> Given records
BEGIN
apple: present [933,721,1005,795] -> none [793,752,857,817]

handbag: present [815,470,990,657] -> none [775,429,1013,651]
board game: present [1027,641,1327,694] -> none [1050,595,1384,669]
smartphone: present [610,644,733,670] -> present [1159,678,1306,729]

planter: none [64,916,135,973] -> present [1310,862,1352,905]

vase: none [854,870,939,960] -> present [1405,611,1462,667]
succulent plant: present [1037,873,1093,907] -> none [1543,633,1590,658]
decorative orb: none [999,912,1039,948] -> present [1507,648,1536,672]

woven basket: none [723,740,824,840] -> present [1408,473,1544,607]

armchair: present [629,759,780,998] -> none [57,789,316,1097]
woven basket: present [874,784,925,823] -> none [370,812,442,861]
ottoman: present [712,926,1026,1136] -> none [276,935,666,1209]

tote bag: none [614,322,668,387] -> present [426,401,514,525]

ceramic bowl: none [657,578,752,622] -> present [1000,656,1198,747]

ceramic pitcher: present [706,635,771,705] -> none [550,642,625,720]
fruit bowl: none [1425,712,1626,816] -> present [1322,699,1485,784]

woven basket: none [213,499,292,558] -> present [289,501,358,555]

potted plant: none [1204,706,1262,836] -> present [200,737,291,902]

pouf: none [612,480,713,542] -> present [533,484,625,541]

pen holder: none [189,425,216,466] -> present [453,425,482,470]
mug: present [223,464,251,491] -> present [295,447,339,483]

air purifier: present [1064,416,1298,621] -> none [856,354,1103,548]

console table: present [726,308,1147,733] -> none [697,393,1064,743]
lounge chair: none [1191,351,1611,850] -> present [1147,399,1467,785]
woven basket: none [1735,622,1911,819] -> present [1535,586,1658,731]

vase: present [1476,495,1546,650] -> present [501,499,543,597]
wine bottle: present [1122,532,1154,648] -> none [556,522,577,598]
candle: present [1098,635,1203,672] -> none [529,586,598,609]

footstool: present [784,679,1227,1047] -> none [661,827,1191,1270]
END
> Directive
What you return must be the line that contains "potted plant: none" followed by every remaining line of the material, all exactly as written and nothing more.

> Task result
potted plant: none [1204,706,1262,836] -> present [200,737,291,902]

pouf: none [612,480,713,542] -> present [533,484,625,541]

pen holder: none [189,425,216,466] -> present [453,425,482,470]
mug: present [223,464,251,491] -> present [295,447,339,483]

air purifier: present [1064,416,1298,621] -> none [856,354,1103,548]

console table: present [726,308,1147,733] -> none [697,393,1064,743]
lounge chair: none [1191,351,1611,850] -> present [1147,399,1467,785]
woven basket: none [1735,622,1911,819] -> present [1535,586,1658,731]

vase: present [1476,495,1546,650] -> present [501,499,543,597]
wine bottle: present [1122,532,1154,648] -> none [556,522,577,598]
candle: present [1098,635,1203,672] -> none [529,586,598,609]

footstool: present [784,679,1227,1047] -> none [661,827,1191,1270]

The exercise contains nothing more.